[Assigned task]
Look for the word "YOUTH" in the entries below, then copy every line that has it.
[[ The data open ]]
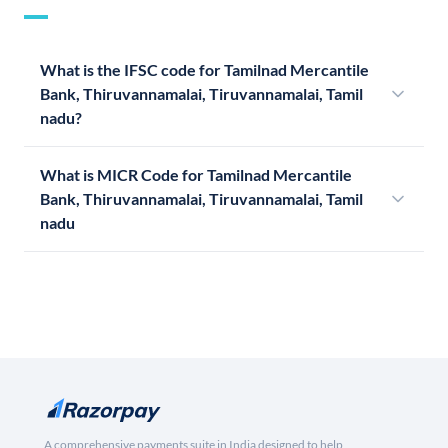
What is the IFSC code for Tamilnad Mercantile
Bank, Thiruvannamalai, Tiruvannamalai, Tamil
nadu?
What is MICR Code for Tamilnad Mercantile
Bank, Thiruvannamalai, Tiruvannamalai, Tamil
nadu
A comprehensive payments suite in India designed to help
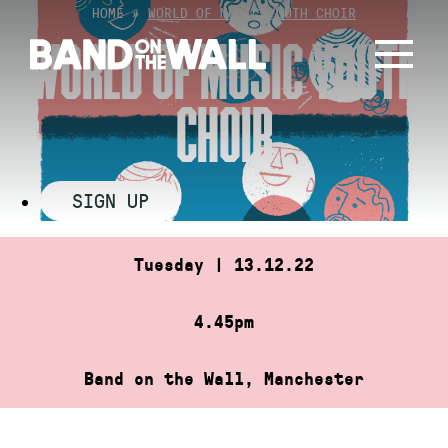
Skip
HOME
»
WORLD OF MUSIC YOUTH CHOIR
to
WORLD OF MUSIC YOUTH
content
CHOIR
SIGN UP
Tuesday | 13.12.22
4.45pm
Band on the Wall, Manchester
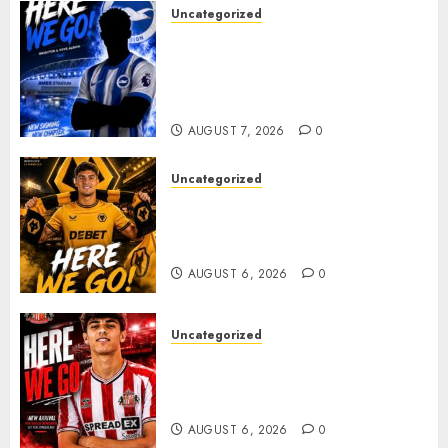
Uncategorized
Brighton Closing In On
Exciting Attacking
Reinforcement As Summer
Plans Accelerate
AUGUST 7, 2026
0
Uncategorized
𝗪𝗢𝗟𝗩𝗘𝗦 𝗖𝗢𝗠𝗣𝗟𝗘𝗧𝗘 𝗗𝗘𝗔𝗟
𝗙𝗢𝗥 𝗣𝗢𝗥𝗧𝗨𝗚𝗨𝗘𝗦𝗘
𝗠𝗜𝗗𝗙𝗜𝗘𝗟𝗗𝗘𝗥 𝗧𝗜𝗔𝗚𝗢 𝗦𝗜𝗟𝗩𝗔
AUGUST 6, 2026
0
Uncategorized
Sunderland Agree Deal for
Portuguese Wonderkid After
Late-Night Talks
AUGUST 6, 2026
0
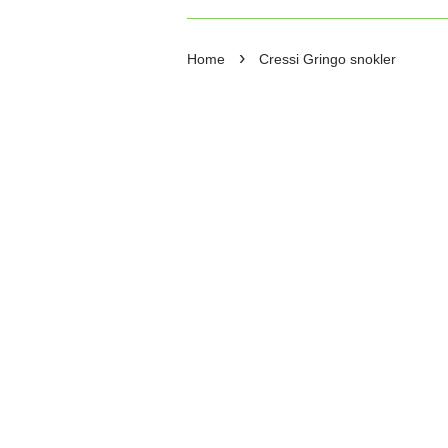
›
Home
Cressi Gringo snokler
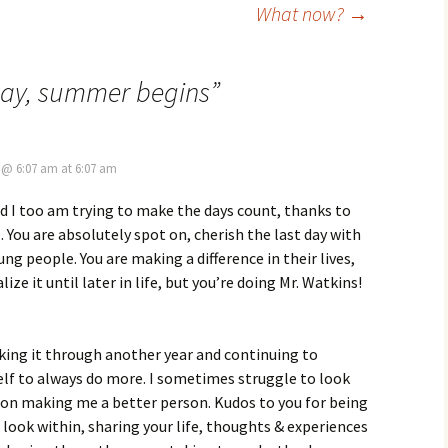
What now?
→
Day, summer begins
”
, @ 6:07 am at 6:07 am
d I too am trying to make the days count, thanks to
. You are absolutely spot on, cherish the last day with
ng people. You are making a difference in their lives,
ize it until later in life, but you’re doing Mr. Watkins!
ing it through another year and continuing to
lf to always do more. I sometimes struggle to look
 on making me a better person. Kudos to you for being
look within, sharing your life, thoughts & experiences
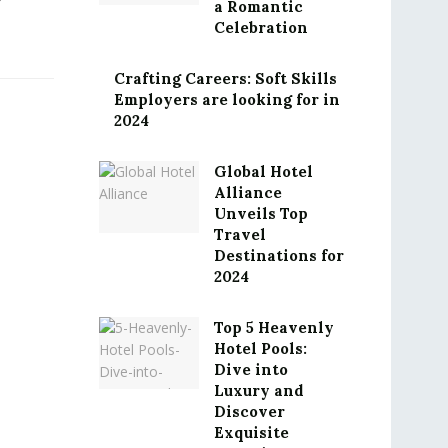
a Romantic
Celebration
Crafting Careers: Soft Skills
Employers are looking for in
2024
Global Hotel
Alliance
Unveils Top
Travel
Destinations for
2024
Top 5 Heavenly
Hotel Pools:
Dive into
Luxury and
Discover
Exquisite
[[ The data closed ]]
[Task response]
WORLD OF MUSIC YOUTH CHOIR
WORLD OF MUSIC YOUTH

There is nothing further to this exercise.